Let the plane $\pi \equiv z = x$ and the points $\mathrm { A } ( 0 , - 1,0 )$ and $\mathrm { B } ( 0,1,0 )$ belonging to the plane $\pi$. a) ( 1.25 points) If points A and B are adjacent vertices of a square with vertices $\{ \mathrm { A } , \mathrm { B } , \mathrm { C } , \mathrm { D } \}$ that lies in the plane $\pi$, find the possible points C and D. b) ( 1.25 points) If points A and B are opposite vertices of a square that lies in the plane $\pi$, determine the other two vertices of it.
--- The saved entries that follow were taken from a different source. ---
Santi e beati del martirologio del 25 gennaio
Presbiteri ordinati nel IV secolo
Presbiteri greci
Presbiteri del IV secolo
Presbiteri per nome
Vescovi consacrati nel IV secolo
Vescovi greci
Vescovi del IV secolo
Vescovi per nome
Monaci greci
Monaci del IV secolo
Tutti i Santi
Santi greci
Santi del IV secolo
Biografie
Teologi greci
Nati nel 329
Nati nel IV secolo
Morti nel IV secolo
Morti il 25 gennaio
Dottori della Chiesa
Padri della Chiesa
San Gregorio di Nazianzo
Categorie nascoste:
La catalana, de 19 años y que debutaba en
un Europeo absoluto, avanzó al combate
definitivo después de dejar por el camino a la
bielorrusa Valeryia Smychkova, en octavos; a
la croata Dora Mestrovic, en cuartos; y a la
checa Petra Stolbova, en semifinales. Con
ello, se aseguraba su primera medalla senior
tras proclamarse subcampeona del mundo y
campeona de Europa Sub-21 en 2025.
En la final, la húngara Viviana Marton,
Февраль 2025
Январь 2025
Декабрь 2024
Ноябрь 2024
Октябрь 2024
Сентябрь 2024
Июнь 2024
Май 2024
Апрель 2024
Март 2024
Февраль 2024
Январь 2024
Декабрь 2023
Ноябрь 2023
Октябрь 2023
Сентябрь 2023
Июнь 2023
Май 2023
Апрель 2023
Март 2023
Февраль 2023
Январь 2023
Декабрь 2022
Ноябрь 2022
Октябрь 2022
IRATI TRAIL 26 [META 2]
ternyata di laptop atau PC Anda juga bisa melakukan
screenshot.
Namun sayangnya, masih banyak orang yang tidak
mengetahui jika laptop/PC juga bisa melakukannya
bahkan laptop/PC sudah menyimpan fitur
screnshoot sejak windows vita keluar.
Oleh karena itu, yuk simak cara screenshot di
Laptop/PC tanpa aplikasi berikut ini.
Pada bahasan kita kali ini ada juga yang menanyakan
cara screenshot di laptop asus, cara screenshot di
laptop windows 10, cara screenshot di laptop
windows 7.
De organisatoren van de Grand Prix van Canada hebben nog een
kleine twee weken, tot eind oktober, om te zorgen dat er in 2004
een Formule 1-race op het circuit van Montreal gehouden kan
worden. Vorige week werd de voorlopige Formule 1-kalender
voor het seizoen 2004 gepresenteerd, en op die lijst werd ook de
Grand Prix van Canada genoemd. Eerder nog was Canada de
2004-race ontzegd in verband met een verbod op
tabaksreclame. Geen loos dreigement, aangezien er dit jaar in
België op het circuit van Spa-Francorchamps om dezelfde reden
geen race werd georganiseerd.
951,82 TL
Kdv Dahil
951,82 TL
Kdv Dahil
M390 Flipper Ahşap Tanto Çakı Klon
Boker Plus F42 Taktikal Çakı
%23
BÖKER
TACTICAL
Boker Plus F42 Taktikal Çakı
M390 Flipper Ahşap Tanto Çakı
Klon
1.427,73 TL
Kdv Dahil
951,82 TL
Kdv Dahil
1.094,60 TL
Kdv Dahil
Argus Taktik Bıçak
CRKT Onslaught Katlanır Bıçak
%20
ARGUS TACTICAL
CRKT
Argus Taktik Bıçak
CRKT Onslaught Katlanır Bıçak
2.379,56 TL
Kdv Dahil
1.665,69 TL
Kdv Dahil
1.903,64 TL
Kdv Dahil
Let the lines $r \equiv \left\{ \begin{array} { l } x + y + 2 = 0 \\ y - 2 z + 1 = 0 \end{array} \right.$ and $s \equiv \left\{ \begin{array} { l } x = 2 - 2 t \\ y = 5 + 2 t \\ z = t \end{array} , t \in \mathbb { R } \right.$. a) (1.5 points) Study the relative position of the given lines and calculate the distance between them. b) ( 0.5 points) Determine an equation of the plane $\pi$ that contains the lines $r$ and $s$. c) (0.5 points) Let P and Q be the points on the lines $r$ and $s$, respectively, that are contained in the plane with equation $z = 0$. Calculate an equation of the line passing through points $P$ and $Q$.

Given the points $\mathrm { A } ( 1 , - 2,3 ) , \mathrm { B } ( 0,2 , - 1 )$ and $\mathrm { C } ( 2,1,0 )$. Find:\ a) (1.25 points) Verify that they form a triangle $T$ and find an equation of the plane containing them.\ b) ( 0.75 points) Calculate the intersection of the line passing through points A and B with the plane $z = 1$.\ c) ( 0.5 points) Determine the perimeter of triangle T.